お風呂から上がって、夫に「海にサンショウウオがいたら、どう思う? 気持ち悪い?」と質問してみました。夫は幼少期の愛読書が生物図鑑、というほど生き物好きなので、どう思うかな? と。

夫は「たしかに、海にサンショウウオみたいな生き物はいないね。イザリウオとかが、形としては似てるかもしれないけど」と答えてくれました。そこで、私はお風呂で思いついた物語の種を、ちょっと「どう思う?」といいながら夫に話しだしたんです。

それは、こんなお話です。

海に釣り、または地引網にいって不思議な魚をみつける。なんとなく気味が悪いけれど、妙に気になって家で飼うことに決め、バケツに入れて連れて帰る。その不思議な魚は何やら力をもっていて、身の回りで奇妙なことが起こり始める……。

このあたりまで話したとき、ふと、気が付いたんです。

「これって、完全に崖の上のポニョだね!」

いや、本当に、夫に話す前はなんとも思っていなかったんです。自分でおもいついたつもりでいました。けれど、このお話の流れは宮崎駿監督の名作「崖の上のポニョ」ですよね。
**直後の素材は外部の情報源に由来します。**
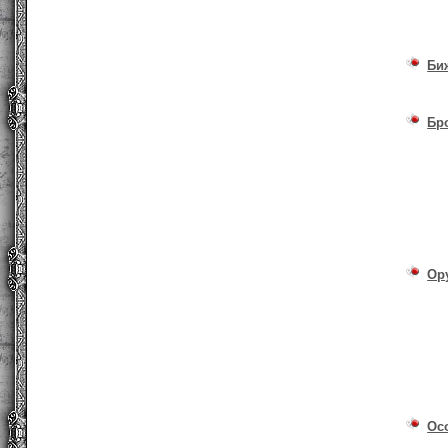
Би
Бр
Ор
Ос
急におかしくなってきて、夫と二人で大笑いしてしまいました。思いついた! と思っても、実は潜在意識の中に埋もれていたからでてきたのかな? と。でも、夫は「海で不思議な魚をみつけて育てる話は、完全に崖の上のポニョだけど、何か不思議な生き物を育てる、っていうのは普遍的じゃない?」と言い出したんです。

かぐや姫にしても、桃太郎にしても。光る竹の中や桃の中といった不思議な場所から生まれた生物(人間?)を育てることで、お話が展開していきますよね。

だから、海で見つけるのは、おそらくアウトだけど、どこか突拍子もない場所で出会った生き物っていうのはあり得るんじゃない? とあれやこれやと話が進んでいきました。

夫と話をしていなくても、なんとなく思い浮かんだお話は「崖の上のポニョ」だと遅かれ早かれ気が付いたでしょう。

ですが、会話をしていくなかで「不思議な場所で出会った、得体のしれない生物がつくりだすお話」はある程度パターンとして存在しているし、かたちを変えてみればまた目新しくなるんじゃないのか? ということに気が付きました。

会話のキャッチボールから生まれる、新しい可能性はたくさんありました。もちろん、まだまだ種の段階ですし芽が出ないもののほうが多いと思います。

ですが、ひとりであれこれ考えてみるのも、もちろん大切です。でも思い切って、ぽーんと一旦投げてみると、思いがけない答えが戻ってきたりして、おもしろいかもしれませんね。